President Obama created the Recovery Board in February to “provide an independent voice on economic issues” and to offer “independent advice to the President as he formulates and implements his plans for economic recovery.” It's chaired by former Federal Reserve Board Chairman Paul Volcker.
No decision yet on second stimulus
On the way to Italy Wednesday morning aboard Air Force One, reporters asked White House Press Secretary Robert Gibbs if the administration was considering a second stimulus program. Mr. Gibbs said Obama is, “not ruling anything out, but at the same time he's not ruling anything in."
"Obviously we passed a hefty recovery plan that implements over the course of about a two-year period of time, and we're on track with that implementation,” he said.

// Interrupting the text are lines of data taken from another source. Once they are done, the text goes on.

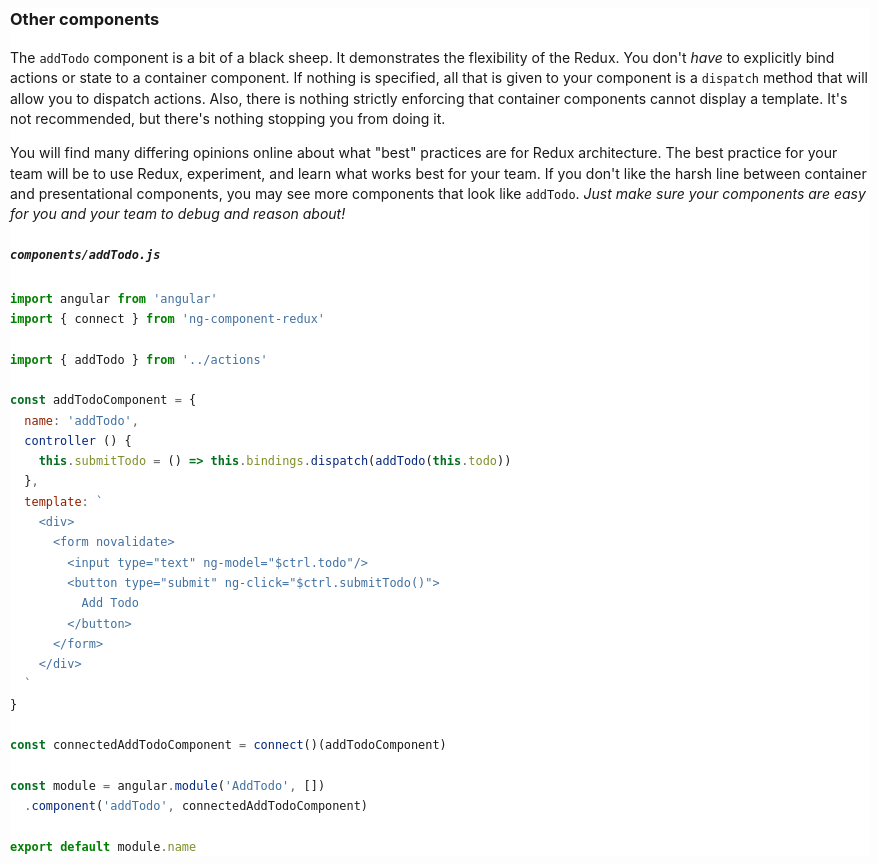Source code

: ### Other components
The `addTodo` component is a bit of a black sheep. It demonstrates the flexibility of the Redux. You don't *have* to explicitly bind actions or state to a container component. If nothing is specified, all that is given to your component is a `dispatch` method that will allow you to dispatch actions. Also, there is nothing strictly enforcing that container components cannot display a template. It's not recommended, but there's nothing stopping you from doing it.

You will find many differing opinions online about what "best" practices are for Redux architecture. The best practice for your team will be to use Redux, experiment, and learn what works best for your team. If you don't like the harsh line between container and presentational components, you may see more components that look like `addTodo`. _Just make sure your components are easy for you and your team to debug and reason about!_

##### `components/addTodo.js`
```javascript
import angular from 'angular'
import { connect } from 'ng-component-redux'

import { addTodo } from '../actions'

const addTodoComponent = {
  name: 'addTodo',
  controller () {
    this.submitTodo = () => this.bindings.dispatch(addTodo(this.todo))
  },
  template: `
    <div>
      <form novalidate>
        <input type="text" ng-model="$ctrl.todo"/>
        <button type="submit" ng-click="$ctrl.submitTodo()">
          Add Todo
        </button>
      </form>
    </div>
  `
}

const connectedAddTodoComponent = connect()(addTodoComponent)

const module = angular.module('AddTodo', [])
  .component('addTodo', connectedAddTodoComponent)

export default module.name
```
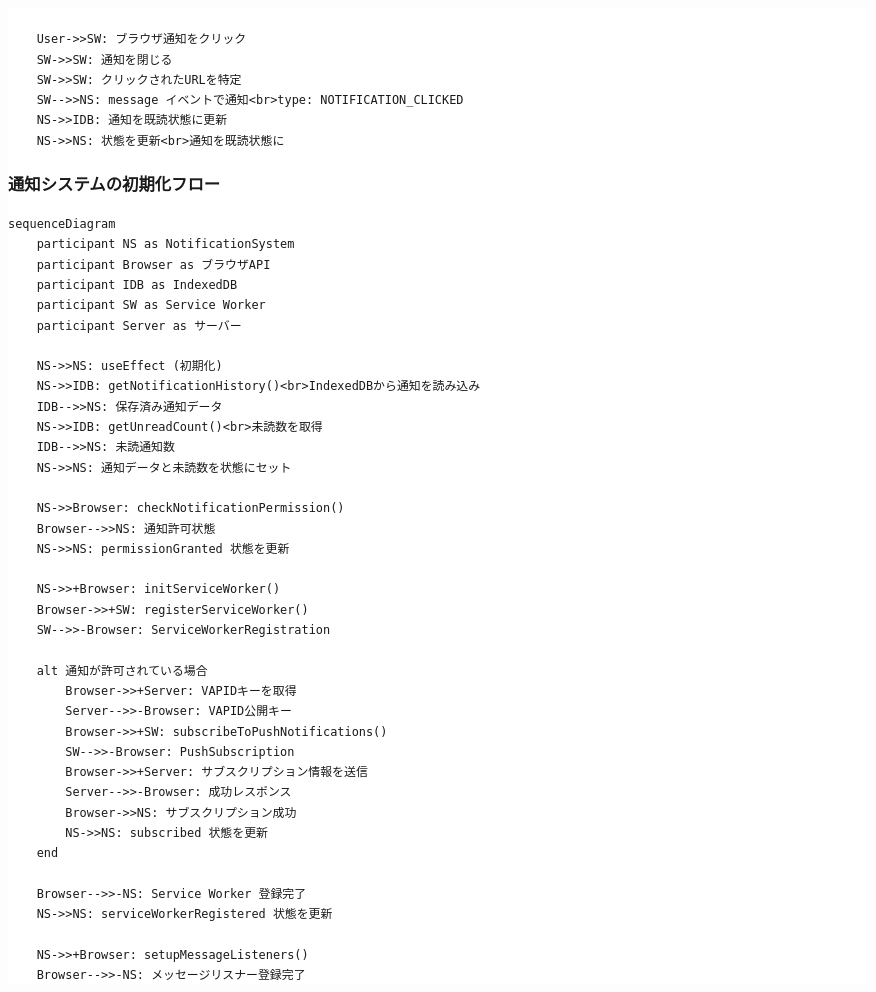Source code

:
 ```mermaid

    User->>SW: ブラウザ通知をクリック
    SW->>SW: 通知を閉じる
    SW->>SW: クリックされたURLを特定
    SW-->>NS: message イベントで通知<br>type: NOTIFICATION_CLICKED
    NS->>IDB: 通知を既読状態に更新
    NS->>NS: 状態を更新<br>通知を既読状態に
```

### 通知システムの初期化フロー

```mermaid
sequenceDiagram
    participant NS as NotificationSystem
    participant Browser as ブラウザAPI
    participant IDB as IndexedDB
    participant SW as Service Worker
    participant Server as サーバー

    NS->>NS: useEffect (初期化)
    NS->>IDB: getNotificationHistory()<br>IndexedDBから通知を読み込み
    IDB-->>NS: 保存済み通知データ
    NS->>IDB: getUnreadCount()<br>未読数を取得
    IDB-->>NS: 未読通知数
    NS->>NS: 通知データと未読数を状態にセット

    NS->>Browser: checkNotificationPermission()
    Browser-->>NS: 通知許可状態
    NS->>NS: permissionGranted 状態を更新

    NS->>+Browser: initServiceWorker()
    Browser->>+SW: registerServiceWorker()
    SW-->>-Browser: ServiceWorkerRegistration
    
    alt 通知が許可されている場合
        Browser->>+Server: VAPIDキーを取得
        Server-->>-Browser: VAPID公開キー
        Browser->>+SW: subscribeToPushNotifications()
        SW-->>-Browser: PushSubscription
        Browser->>+Server: サブスクリプション情報を送信
        Server-->>-Browser: 成功レスポンス
        Browser->>NS: サブスクリプション成功
        NS->>NS: subscribed 状態を更新
    end
    
    Browser-->>-NS: Service Worker 登録完了
    NS->>NS: serviceWorkerRegistered 状態を更新

    NS->>+Browser: setupMessageListeners()
    Browser-->>-NS: メッセージリスナー登録完了
```
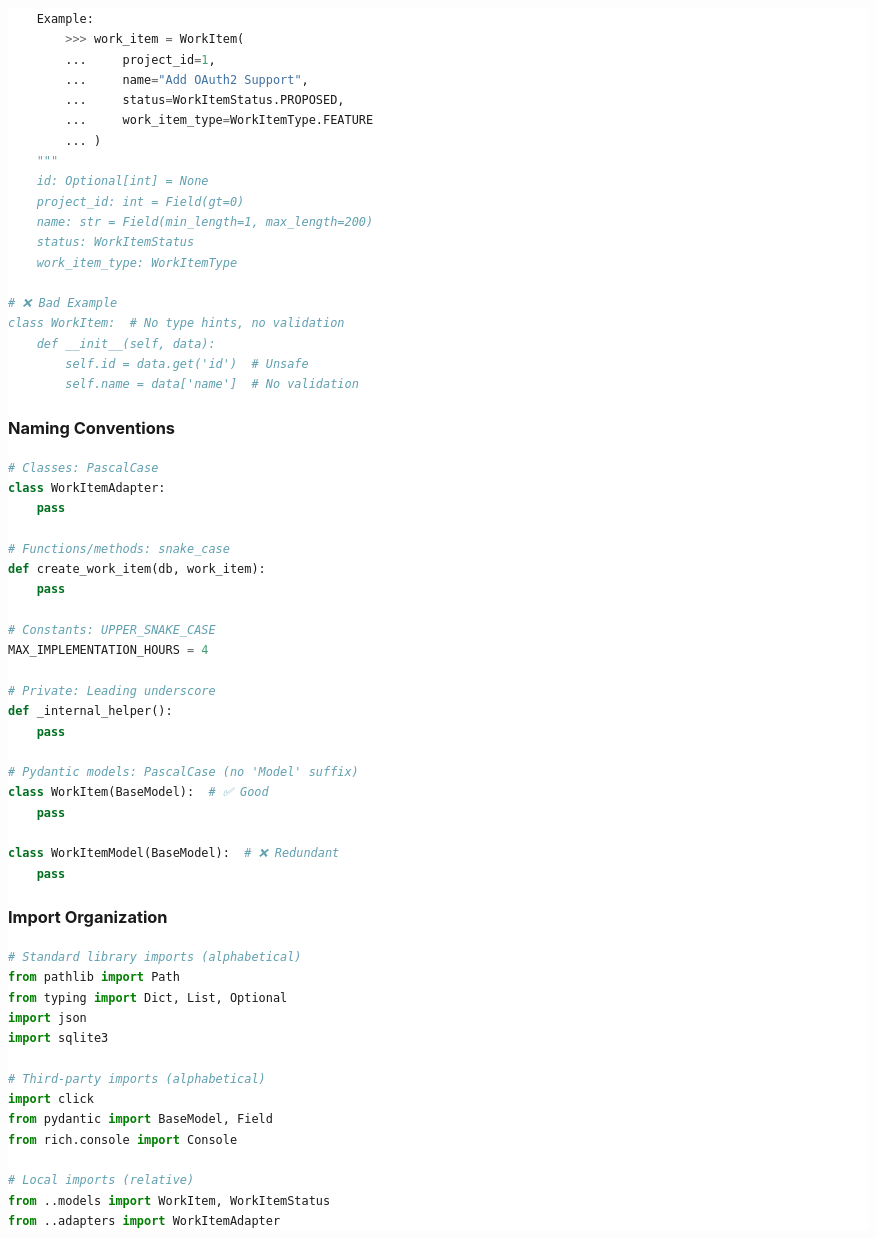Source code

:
 ```python
    Example:
        >>> work_item = WorkItem(
        ...     project_id=1,
        ...     name="Add OAuth2 Support",
        ...     status=WorkItemStatus.PROPOSED,
        ...     work_item_type=WorkItemType.FEATURE
        ... )
    """
    id: Optional[int] = None
    project_id: int = Field(gt=0)
    name: str = Field(min_length=1, max_length=200)
    status: WorkItemStatus
    work_item_type: WorkItemType

# ❌ Bad Example
class WorkItem:  # No type hints, no validation
    def __init__(self, data):
        self.id = data.get('id')  # Unsafe
        self.name = data['name']  # No validation
```

### Naming Conventions

```python
# Classes: PascalCase
class WorkItemAdapter:
    pass

# Functions/methods: snake_case
def create_work_item(db, work_item):
    pass

# Constants: UPPER_SNAKE_CASE
MAX_IMPLEMENTATION_HOURS = 4

# Private: Leading underscore
def _internal_helper():
    pass

# Pydantic models: PascalCase (no 'Model' suffix)
class WorkItem(BaseModel):  # ✅ Good
    pass

class WorkItemModel(BaseModel):  # ❌ Redundant
    pass
```

### Import Organization

```python
# Standard library imports (alphabetical)
from pathlib import Path
from typing import Dict, List, Optional
import json
import sqlite3

# Third-party imports (alphabetical)
import click
from pydantic import BaseModel, Field
from rich.console import Console

# Local imports (relative)
from ..models import WorkItem, WorkItemStatus
from ..adapters import WorkItemAdapter
```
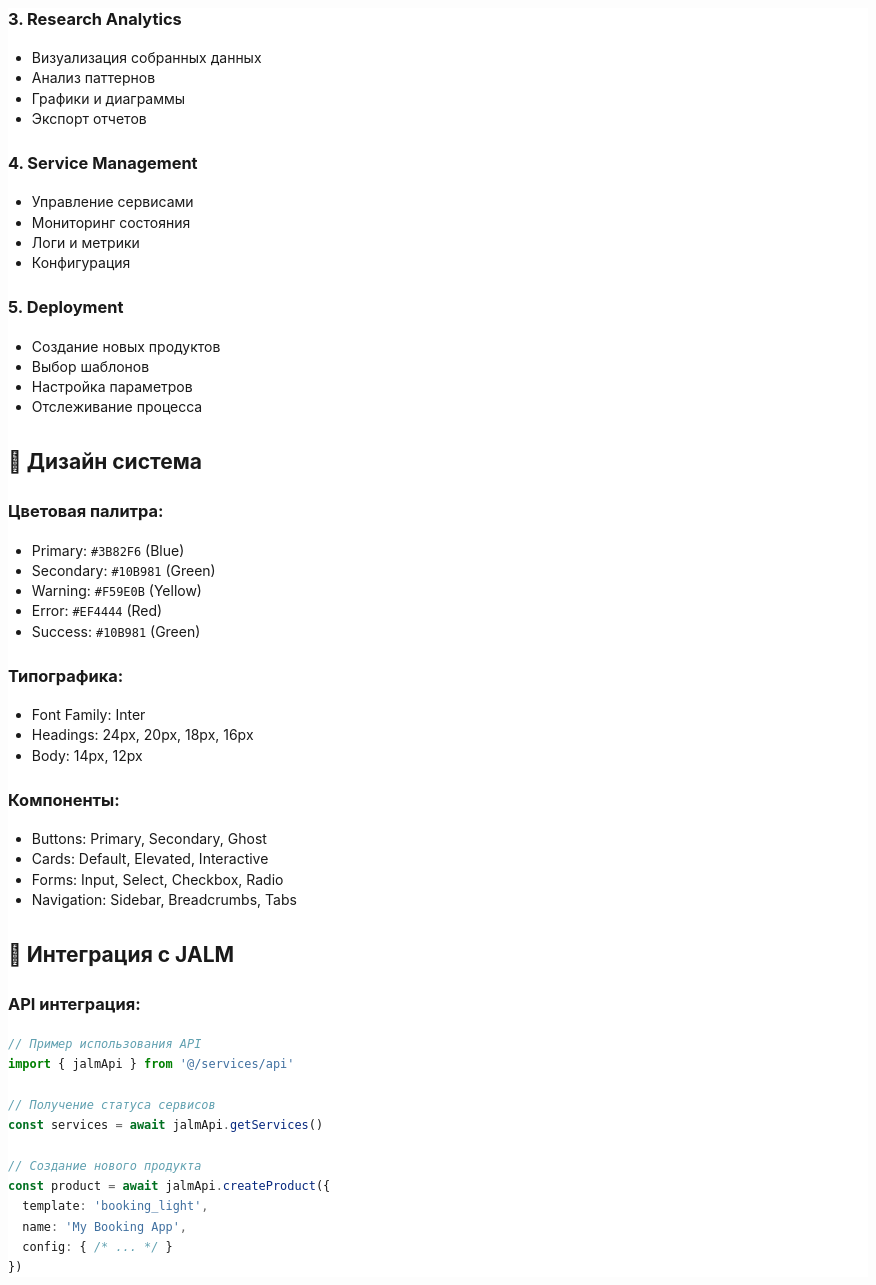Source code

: ### 3. Research Analytics
- Визуализация собранных данных
- Анализ паттернов
- Графики и диаграммы
- Экспорт отчетов

### 4. Service Management
- Управление сервисами
- Мониторинг состояния
- Логи и метрики
- Конфигурация

### 5. Deployment
- Создание новых продуктов
- Выбор шаблонов
- Настройка параметров
- Отслеживание процесса

## 🎨 Дизайн система

### Цветовая палитра:
- Primary: `#3B82F6` (Blue)
- Secondary: `#10B981` (Green)
- Warning: `#F59E0B` (Yellow)
- Error: `#EF4444` (Red)
- Success: `#10B981` (Green)

### Типографика:
- Font Family: Inter
- Headings: 24px, 20px, 18px, 16px
- Body: 14px, 12px

### Компоненты:
- Buttons: Primary, Secondary, Ghost
- Cards: Default, Elevated, Interactive
- Forms: Input, Select, Checkbox, Radio
- Navigation: Sidebar, Breadcrumbs, Tabs

## 🔌 Интеграция с JALM

### API интеграция:
```typescript
// Пример использования API
import { jalmApi } from '@/services/api'

// Получение статуса сервисов
const services = await jalmApi.getServices()

// Создание нового продукта
const product = await jalmApi.createProduct({
  template: 'booking_light',
  name: 'My Booking App',
  config: { /* ... */ }
})
```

Gibbs added that job creation, the indicator of greatest interest to voters and politicians, “is going to take some time.” He added that when coming out of a downturn, “Creating jobs happens at the very end, and that's what we anticipate will likely happen this time, though there is lots that we can do to get the economy back on track while we're working for creating jobs.”
OMB's harder line
A much stronger stance on a second stimulus came later Wednesday when Robert Nabors, Deputy Director of the Office of Management and Budget was testifying on Capitol Hill about the current stimulus plan’s effects. “No one in the administration is talking about a second stimulus at this point,” he said. When asked about Tyson’s comments, Nabors replied, “She’s an outside economic advisor. She does not work for the administration.”
Democratic leaders in Congress also have staked out differing positions on the need for a second stimulus package. House Majority Leader Steny Hoyer told reporters Tuesday “we need to be open to whether or not we need further action.” On the same day, Senate Majority Leader Harry Reid said “there is no showing to me that another stimulus is needed.”